C'est un réflexe de réprimer les moments qui ne nous offrent pas d'espoir.
Mais ces moments sans espoir doivent être reconnus ; ils sont innombrables en médecine. Je ne pense pas que nous devions retenir nos larmes à chaque fois qu'elles surviennent, comme je l'ai fait, moi, étudiant en médecine inexpérimenté et naïf. Je pense que nous pouvons trouver la beauté dans les moments désespérés – la beauté de l’humanité évoluant dans toutes ses formes imparfaites. Nous sommes témoins d’histoires de toutes sortes ; qu'il y ait de l'espoir ou des nouvelles positives, ces expériences sont réelles et nous donnent un aperçu de la vie de quelqu'un. Il y a peu de choses plus belles que ça.
Tout cela est plus facile à dire qu’à faire. Nous nous efforçons que la médecine soit à la fois confort et soin, mais si elle devait être décrite par un seul adjectif, elle pourrait probablement être résumée comme incertaine. Mais la vie et les histoires des patients que nous rencontrons aussi.

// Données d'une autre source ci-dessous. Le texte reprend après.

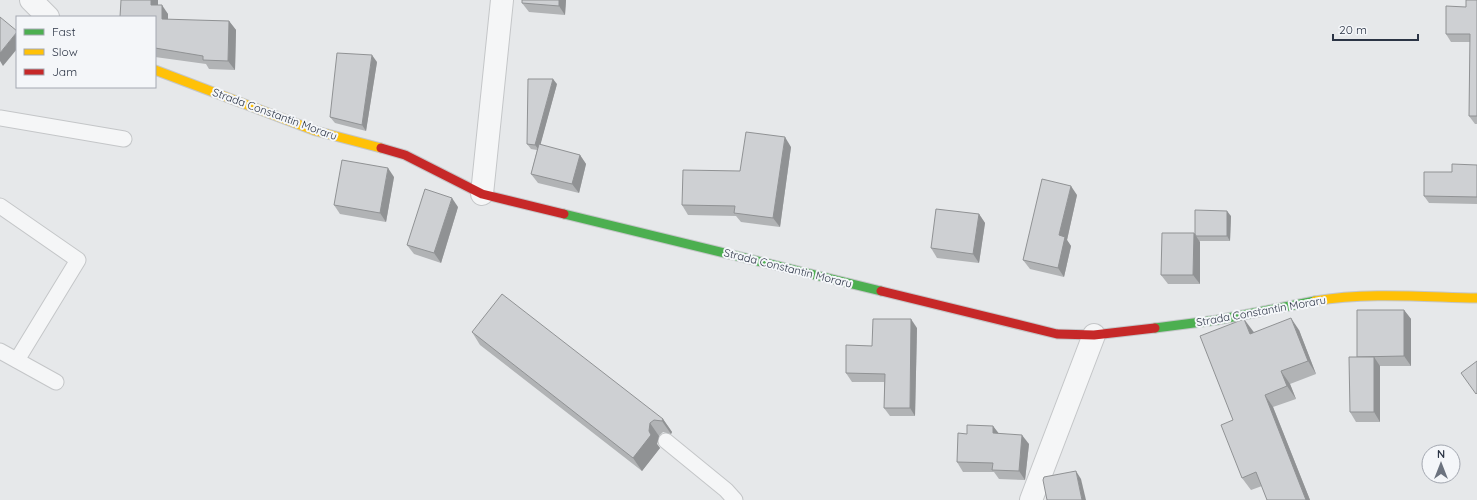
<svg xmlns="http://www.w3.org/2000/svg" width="1477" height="500" font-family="Quicksand,sans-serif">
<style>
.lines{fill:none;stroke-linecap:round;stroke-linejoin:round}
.lane-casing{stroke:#c4c6c8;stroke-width:17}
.street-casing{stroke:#c4c6c8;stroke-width:24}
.fast-casing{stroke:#c4c6c8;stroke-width:11}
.slow-casing{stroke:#c4c6c8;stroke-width:11}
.jam-casing{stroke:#c4c6c8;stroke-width:11}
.lane{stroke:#f5f6f7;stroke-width:15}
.street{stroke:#f5f6f7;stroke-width:22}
.fast{stroke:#4caf50;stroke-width:9}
.slow{stroke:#ffc107;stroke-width:9}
.jam{stroke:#c62828;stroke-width:9}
.wall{fill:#b1b3b5}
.shaded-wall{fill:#909294}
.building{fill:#ced0d3;stroke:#909294}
.labels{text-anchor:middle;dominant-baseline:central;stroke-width:4;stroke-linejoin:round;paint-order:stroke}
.street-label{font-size:11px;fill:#2b3445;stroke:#f4f6f9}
</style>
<rect width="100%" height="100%" fill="#e6e8ea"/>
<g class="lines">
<defs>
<g id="lane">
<path d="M0,118l124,21"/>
<path d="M0,206l78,54 -61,100"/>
<path d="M0,351l56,31"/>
<path d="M666,441l60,49 9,10"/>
</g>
<g id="street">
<path d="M31,0l17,17"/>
<path d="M482,194l20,-194"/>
<path d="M1031,500l63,-165"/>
</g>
<g id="fast">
<path d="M564,214l317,77"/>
<path d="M1155,328l62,-8 98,-19"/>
</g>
<g id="slow">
<path d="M155,70l161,61 65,17"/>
<path d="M1315,301c53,-9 108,-4 162,-3"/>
</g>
<g id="jam">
<path d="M381,148l24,7 77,39 82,20"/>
<path d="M881,291l176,43 37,1 61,-7"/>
</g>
</defs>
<use href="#lane" class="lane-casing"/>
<use href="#street" class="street-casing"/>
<use href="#fast" class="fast-casing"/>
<use href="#slow" class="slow-casing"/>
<use href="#jam" class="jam-casing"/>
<use href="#lane" class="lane"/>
<use href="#street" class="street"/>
<use href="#fast" class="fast"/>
<use href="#slow" class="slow"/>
<use href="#jam" class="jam"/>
</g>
<g class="wall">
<path d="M566,0l-1,15 -36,-3 -7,-9z"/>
<path d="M1477,0v124h-2l-6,-8 1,-74h-19l-5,-8 20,-27z"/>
<path d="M158,5l10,9v6l61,1 7,9 -1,40 -26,-1 -3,-5 -51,-7v-40z"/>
<path d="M377,62l-11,69 -31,-8 -5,-6z"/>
<path d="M557,84l-17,61 40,10 6,9 -7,29 -41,-10 -7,-9 6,-24 -6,-1 -4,-5z"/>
<path d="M791,147l-11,80 -39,-5 -5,-6 -48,-1 -6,-10 58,-34z"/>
<path d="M1477,165v39l-48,-1 -5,-7 28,-24z"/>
<path d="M394,177l-8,45 -46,-8 -6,-9z"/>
<path d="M1077,195l-10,45 4,6 -7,31 -34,-8 -7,-9z"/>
<path d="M458,207l-17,56 -27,-9 -7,-9z"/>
<path d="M979,214l6,9 -6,40 -42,-5 -6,-10z"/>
<path d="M1231,216l-1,25h-31l1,1v42h-32l-7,-9 33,-42 1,1z"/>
<path d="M1404,310l7,9v47h-31v56h-24l-6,-10 7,-55z"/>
<path d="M917,328l-2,88h-25l-6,-8v-26h-32l-6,-9z"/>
<path d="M1299,330l17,44 -26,10 6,15 -23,8 37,93h-43l-5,-14 -11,4 -9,-12 -9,-58 20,-89 1,1z"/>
<path d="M472,332l191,87 9,13 -1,2 -8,-2 -4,4 -2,8 3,4 -18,23 -162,-126z"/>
<path d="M993,426l5,7 31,11 -4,36 -26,-1 -5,-7h-31l-6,-10 10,-28z"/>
</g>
<g class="shaded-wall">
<path d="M151,0h7v14l-7,-9z"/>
<path d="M559,0h7l-1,15 -6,-9z"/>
<path d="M162,5l6,9v15l-6,-10z"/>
<path d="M229,21l7,9 -1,40 -7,-9z"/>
<path d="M17,32v17l-14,17 -3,-5v-8z"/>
<path d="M372,55l5,7 -11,69 -4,-6z"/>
<path d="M553,79l4,5 -18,66 -4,-5z"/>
<path d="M785,137l6,10 -11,80 -7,-9z"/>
<path d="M580,155l6,9 -7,29 -7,-9z"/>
<path d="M388,168l6,9 -8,45 -6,-9z"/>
<path d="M1071,186l6,9 -10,45 4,6 -7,31 -6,-9 1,-33z"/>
<path d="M452,198l6,9 -17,56 -7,-10z"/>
<path d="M1227,211l4,5 -1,25 -3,-5z"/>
<path d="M979,214l6,9 -6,40 -6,-9z"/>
<path d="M1194,233l6,9v42l-7,-9z"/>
<path d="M1404,310l7,9v47l-7,-10z"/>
<path d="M1291,318l8,12 17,44 -8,-13z"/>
<path d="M911,319l6,9 -2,88 -5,-8z"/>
<path d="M1244,319l9,12 6,15 -9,-12z"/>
<path d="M1374,357l6,9v56l-6,-10z"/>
<path d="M1281,371l9,13 6,15 -9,-13z"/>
<path d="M1265,395l8,12 37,93h-4z"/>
<path d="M663,419l9,13 -1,2 -9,-13z"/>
<path d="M650,423l9,13 -2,8 3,4 -18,23 -9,-13 16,-27z"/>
<path d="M993,426l7,9 -7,-2z"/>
<path d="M1022,435l7,9 -4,36 -6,-9z"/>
<path d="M1076,471l5,8 5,21h-4z"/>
</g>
<g class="building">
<path d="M121,0h30v5h11v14l67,2 -1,40 -25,-1v-4l-48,-8v-31h-35z"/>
<path d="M522,0h37v6l-37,-3z"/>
<path d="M1466,0h11v116h-8l1,-82h-24v-28l20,1z"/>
<path d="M0,17l17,14v1l-17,21z"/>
<path d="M337,53l35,2 -10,70 -32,-8z"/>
<path d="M528,79h25l-18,66 -8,-1z"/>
<path d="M746,132l39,5 -12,81 -39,-5 1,-7 -53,-1 1,-35 57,1z"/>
<path d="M539,144l41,11 -8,29 -41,-10z"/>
<path d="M342,160l46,8 -8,45 -46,-8z"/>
<path d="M1452,164l25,1v32l-53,-1v-24h28z"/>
<path d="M1042,179l29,7 -12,49 6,2 -7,31 -35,-8z"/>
<path d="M425,189l27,9 -18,55 -27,-8z"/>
<path d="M936,209l43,5 -6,40 -42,-6z"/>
<path d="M1195,210l32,1v25h-31l-1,-2z"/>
<path d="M1162,233h32l-1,42h-32z"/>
<path d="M502,294l161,125 -1,2 -8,-1 -4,3 -1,8 2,4 -18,23 -161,-126z"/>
<path d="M1357,310h47v46l-47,1z"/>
<path d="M1291,318l17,43 -27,10 6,15 -22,9 41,105h-39l-11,-28 -14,6 -21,-53 12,-5 -33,-84 44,-17 6,15z"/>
<path d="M873,319h38l-1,89h-26l1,-34 -39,-1v-28l26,1z"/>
<path d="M1349,357h25v55h-24z"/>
<path d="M1477,361v32l-1,1 -15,-21z"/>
<path d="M967,425l26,1v7l29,2 -3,36 -27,-1 1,-7 -36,-1 1,-29 9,1z"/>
<path d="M1076,471l6,29h-35l-4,-20 1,-3z"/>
</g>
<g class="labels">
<g class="street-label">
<text transform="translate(275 114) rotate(20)">Strada Constantin Moraru</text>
<text transform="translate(788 268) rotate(14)">Strada Constantin Moraru</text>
<text transform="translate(1261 311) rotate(-10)">Strada Constantin Moraru</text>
</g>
</g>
<rect x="16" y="16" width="140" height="72" fill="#f4f6f9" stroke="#a4a8b1"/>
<rect x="24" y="29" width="20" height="6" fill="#4caf50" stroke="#a4a8b1"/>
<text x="52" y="36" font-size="12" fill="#2b3445">Fast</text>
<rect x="24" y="49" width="20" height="6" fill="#ffc107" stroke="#a4a8b1"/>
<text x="52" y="56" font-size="12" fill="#2b3445">Slow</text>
<rect x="24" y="69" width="20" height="6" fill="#c62828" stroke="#a4a8b1"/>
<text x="52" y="76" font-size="12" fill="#2b3445">Jam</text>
<g transform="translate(1441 464)"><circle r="19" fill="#f4f6f9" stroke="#a4a8b1"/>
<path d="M0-3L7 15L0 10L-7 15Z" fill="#6c737f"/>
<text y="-6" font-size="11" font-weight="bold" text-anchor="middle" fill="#2b3445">N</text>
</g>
<path d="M1333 34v6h85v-6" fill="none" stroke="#2b3445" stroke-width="2"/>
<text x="1339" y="34" font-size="12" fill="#2b3445" stroke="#f4f6f9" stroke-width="3" paint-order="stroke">20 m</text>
</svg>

J'apprends que notre pratique en tant que médecins va au-delà de la fourniture de traitements et de la recherche de résultats. Il nous incombe d’entrer dans l’histoire sacrée et le récit personnel de chaque personne. Nos patients et leurs familles vivent avec un diagnostic, sans nécessairement en souffrir. Quel privilège de témoigner – tout en continuant à vivre – et d’observer tout ce que leur vie englobe : familles, amis, passe-temps, travail et maison, entre autres.
Dans les cas où l’on ne peut « rien faire », il y a effectivement quelque chose à faire. Oui, cela pourrait être un vaccin contre la grippe saisonnière, ce qui est une suggestion importante pour aider à prévenir l’infection. Mais après avoir rencontré John et Claire, je pense que « quelque chose » a de multiples facettes et implique bien plus encore. Pour chaque patient dont nous prenons soin, il s'agit de reconnaître ses limites, de mettre l'accent sur l'écoute, de ménager un espace pour les liens et, plus important encore, d'honorer l'expérience humaine.